◆ Activity:
When a line in the entries contains the word "threshold", copy that line in full.

━━━━━━

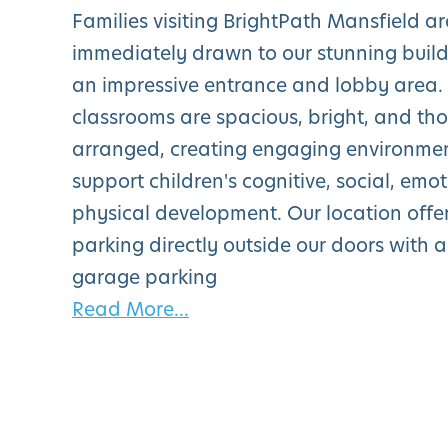
Families visiting BrightPath Mansfield ar
immediately drawn to our stunning build
an impressive entrance and lobby area.
classrooms are spacious, bright, and tho
arranged, creating engaging environment
support children's cognitive, social, emo
physical development. Our location offe
parking directly outside our doors with 
garage parking
Read More...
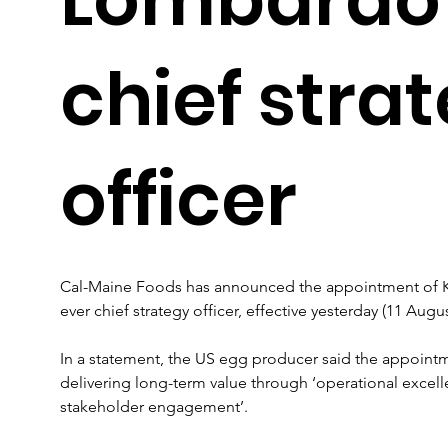
chief stra
officer
Cal-Maine Foods has announced the appointment of Ke
ever chief strategy officer, effective yesterday (11 Augus
In a statement, the US egg producer said the appoint
delivering long-term value through ‘operational excel
stakeholder engagement’.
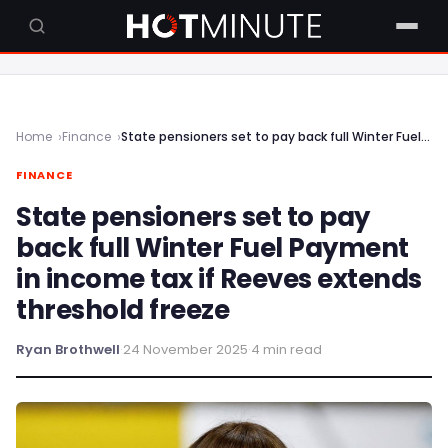
Home
Finance
State pensioners set to pay back full Winter Fuel Payment in income tax if Reeves extends threshold freeze
FINANCE
State pensioners set to pay
back full Winter Fuel Payment
in income tax if Reeves extends
threshold freeze
Ryan Brothwell
·
24 November 2025
·
4 min read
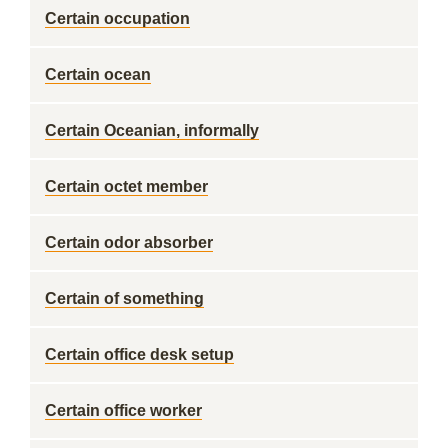
Certain occupation
Certain ocean
Certain Oceanian, informally
Certain octet member
Certain odor absorber
Certain of something
Certain office desk setup
Certain office worker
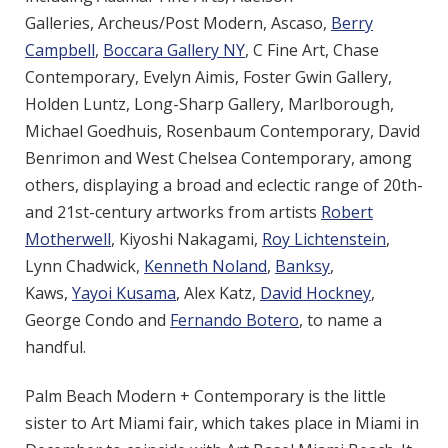
Galleries,
Archeus/Post Modern, Ascaso,
Berry
Campbell
,
Boccara Gallery NY
, C Fine Art, Chase
Contemporary, Evelyn Aimis, Foster Gwin Gallery,
Holden Luntz, Long-Sharp Gallery, Marlborough,
Michael Goedhuis, Rosenbaum Contemporary, David
Benrimon and West Chelsea Contemporary, among
others, displaying a broad and eclectic range of 20th-
and 21st-century artworks from artists
Robert
Motherwell
, Kiyoshi Nakagami,
Roy Lichtenstein
,
Lynn Chadwick,
Kenneth Noland
,
Banksy
,
Kaws,
Yayoi Kusama
, Alex Katz,
David Hockney
,
George Condo and
Fernando Botero
, to name a
handful.
Palm Beach Modern + Contemporary is the little
sister to Art Miami fair, which takes place in Miami in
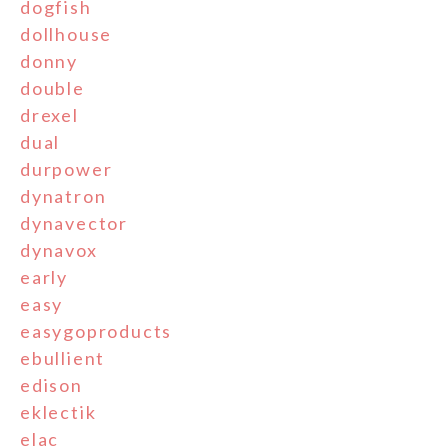
dogfish
dollhouse
donny
double
drexel
dual
durpower
dynatron
dynavector
dynavox
early
easy
easygoproducts
ebullient
edison
eklectik
elac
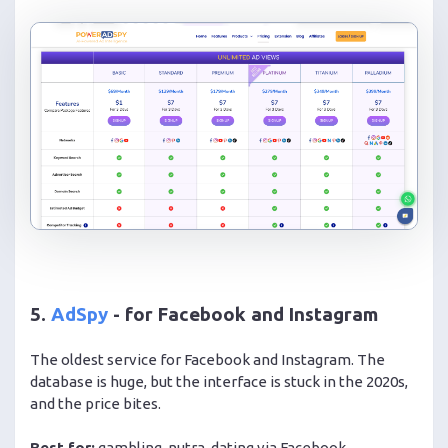
5.
AdSpy
- for Facebook and Instagram
The oldest service for Facebook and Instagram. The
database is huge, but the interface is stuck in the 2020s,
and the price bites.
Best for:
gambling, nutra, dating via Facebook.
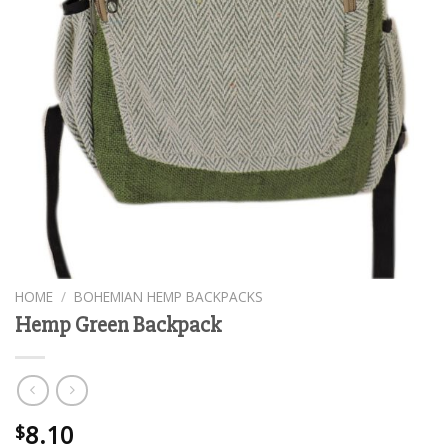
HOME
/
BOHEMIAN HEMP BACKPACKS
Hemp Green Backpack
8.10
$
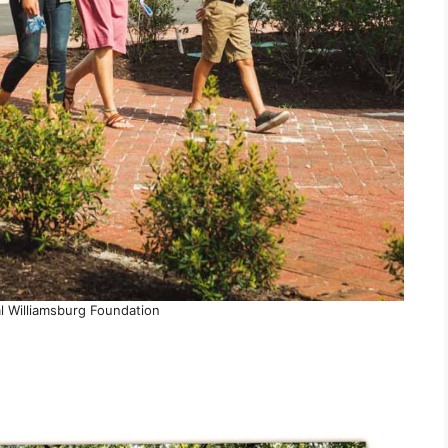
l Williamsburg Foundation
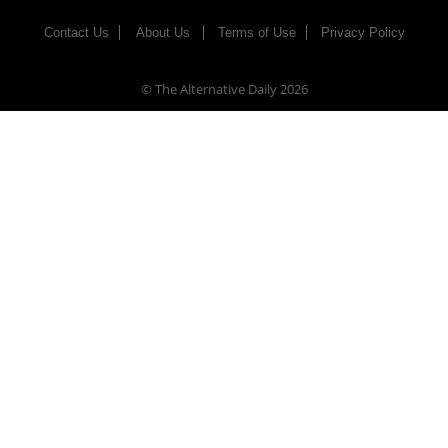
Contact Us
About Us
Terms of Use
Privacy Policy
© The Alternative Daily
2026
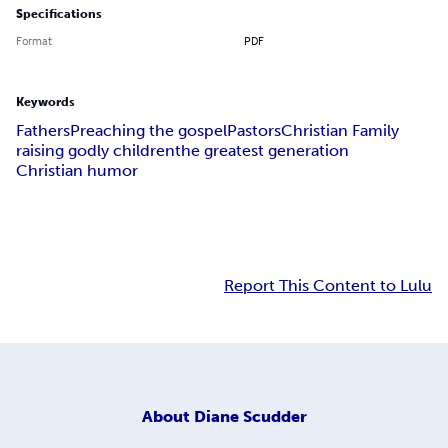
Specifications
Format
PDF
Keywords
Fathers
Preaching the gospel
Pastors
Christian Family
raising godly children
the greatest generation
Christian humor
Report This Content to Lulu
About
Diane Scudder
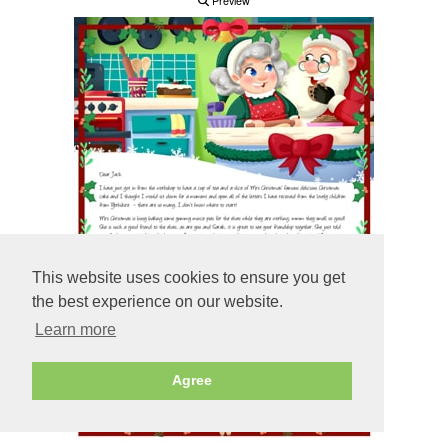
Preview
This website uses cookies to ensure you get
the best experience on our website.
Learn more
Agree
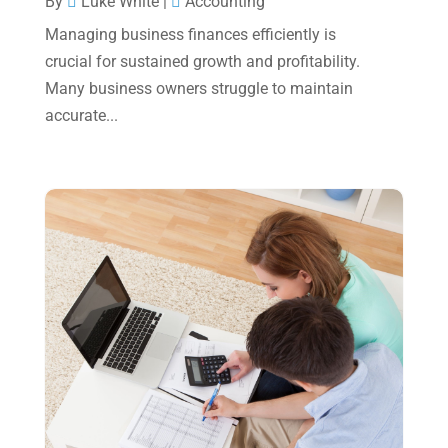
By
Luke White
|
Accounting
June 2023
(4)
Managing business finances efficiently is
May 2023
(6)
crucial for sustained growth and profitability.
January 2023
(3)
Many business owners struggle to maintain
accurate...
November 2022
(1)
October 2022
(3)
September 2022
(3)
August 2022
(1)
July 2022
(3)
May 2022
(1)
April 2022
(2)
March 2022
(5)
January 2022
(1)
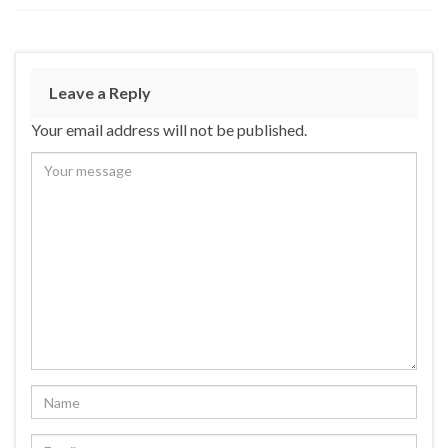
Leave a Reply
Your email address will not be published.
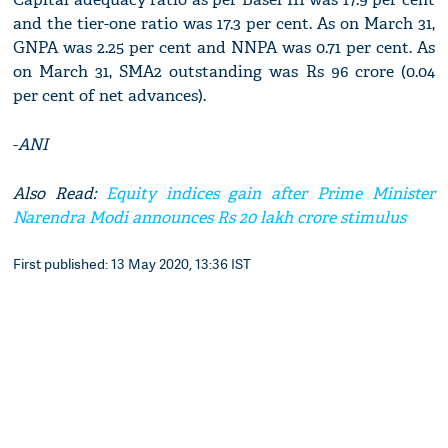
and the tier-one ratio was 17.3 per cent. As on March 31,
GNPA was 2.25 per cent and NNPA was 0.71 per cent. As
on March 31, SMA2 outstanding was Rs 96 crore (0.04
per cent of net advances).
-
ANI
Also Read:
Equity indices gain after Prime Minister
Narendra Modi announces Rs 20 lakh crore stimulus
First published: 13 May 2020, 13:36 IST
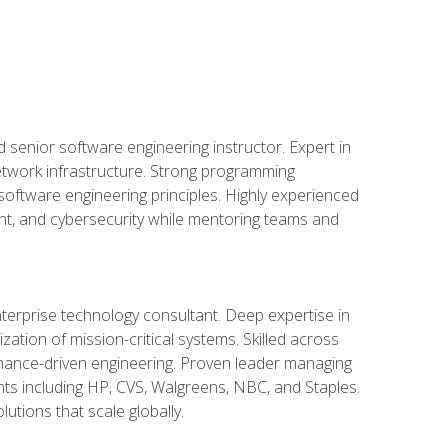
d senior software engineering instructor. Expert in
etwork infrastructure. Strong programming
oftware engineering principles. Highly experienced
nt, and cybersecurity while mentoring teams and
nterprise technology consultant. Deep expertise in
ation of mission-critical systems. Skilled across
mance-driven engineering. Proven leader managing
ients including HP, CVS, Walgreens, NBC, and Staples.
utions that scale globally.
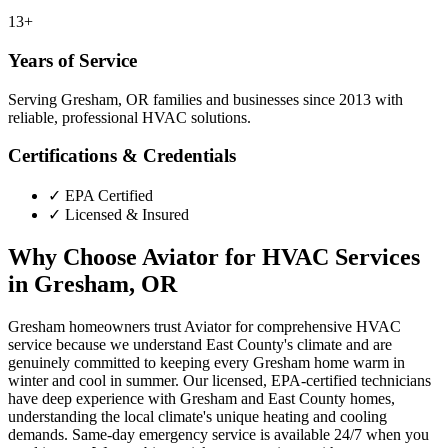
13+
Years of Service
Serving Gresham, OR families and businesses since 2013 with
reliable, professional HVAC solutions.
Certifications & Credentials
✓
EPA Certified
✓
Licensed & Insured
Why Choose Aviator for HVAC Services
in Gresham, OR
Gresham homeowners trust Aviator for comprehensive HVAC
service because we understand East County's climate and are
genuinely committed to keeping every Gresham home warm in
winter and cool in summer. Our licensed, EPA-certified technicians
have deep experience with Gresham and East County homes,
understanding the local climate's unique heating and cooling
demands. Same-day emergency service is available 24/7 when you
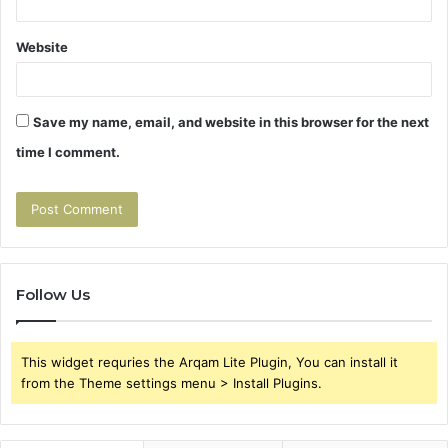
Website
Save my name, email, and website in this browser for the next
time I comment.
Follow Us
This widget requries the Arqam Lite Plugin, You can install it
from the Theme settings menu > Install Plugins.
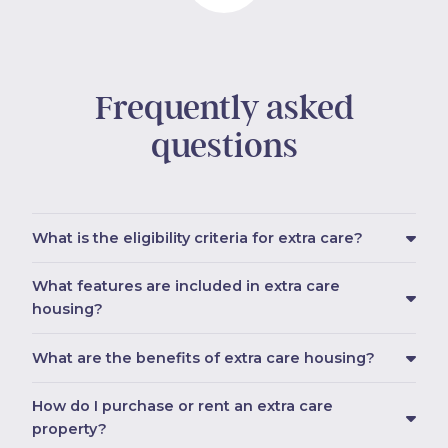
Frequently asked
questions
What is the eligibility criteria for extra care?
What features are included in extra care
housing?
What are the benefits of extra care housing?
How do I purchase or rent an extra care
property?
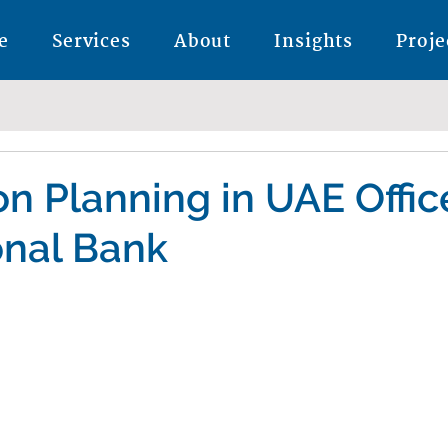
e
Services
About
Insights
Proje
n Planning in UAE Offic
onal Bank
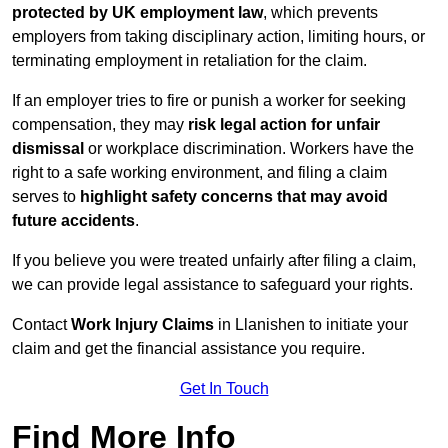
protected by UK employment law
, which prevents
employers from taking disciplinary action, limiting hours, or
terminating employment in retaliation for the claim.
If an employer tries to fire or punish a worker for seeking
compensation, they may
risk legal action for unfair
dismissal
or workplace discrimination. Workers have the
right to a safe working environment, and filing a claim
serves to
highlight safety concerns that may avoid
future accidents
.
If you believe you were treated unfairly after filing a claim,
we can provide legal assistance to safeguard your rights.
Contact
Work Injury Claims
in Llanishen to initiate your
claim and get the financial assistance you require.
Get In Touch
Find More Info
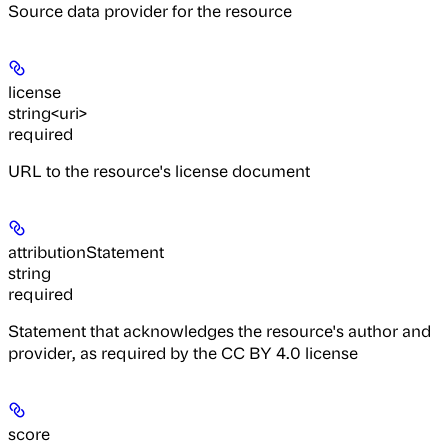
Source data provider for the resource
license
string<uri>
required
URL to the resource's license document
attributionStatement
string
required
Statement that acknowledges the resource's author and
provider, as required by the CC BY 4.0 license
score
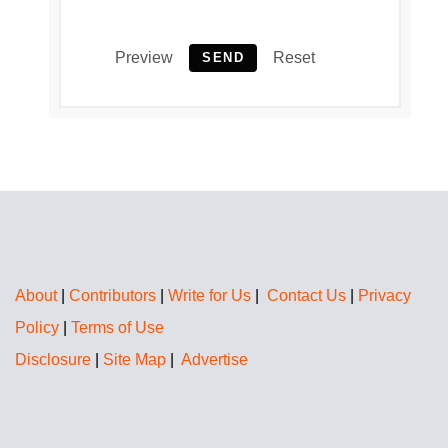
Preview
Reset
SEND
About
|
Contributors
|
Write for Us
|
Contact Us
|
Privacy
Policy
|
Terms of Use
Disclosure
|
Site Map
|
Advertise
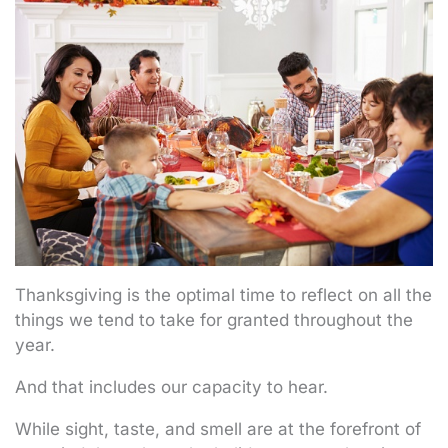
Thanksgiving is the optimal time to reflect on all the
things we tend to take for granted throughout the
year.
And that includes our capacity to hear.
While sight, taste, and smell are at the forefront of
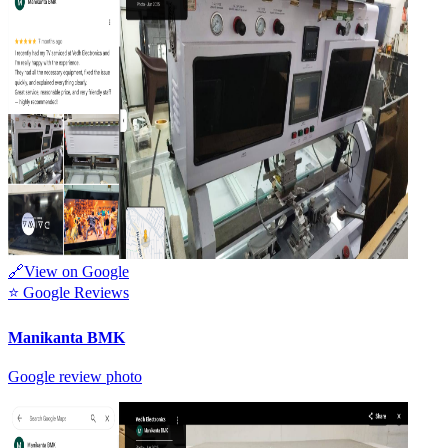
🔗
View on Google
⭐
Google Reviews
Manikanta BMK
Google review photo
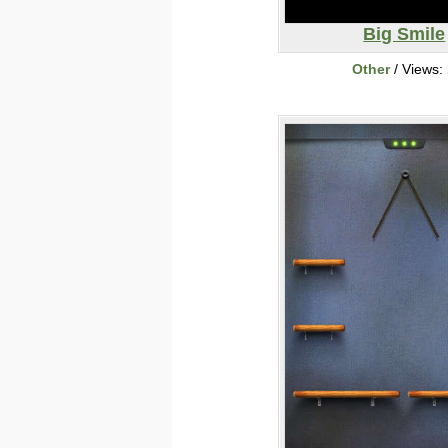
Big Smile
Other
/ Views:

━━━━━━

◆ Response to this exercise:
State pensioners set to pay back full Winter Fuel Payment in income tax if Reeves extends threshold freeze
threshold freeze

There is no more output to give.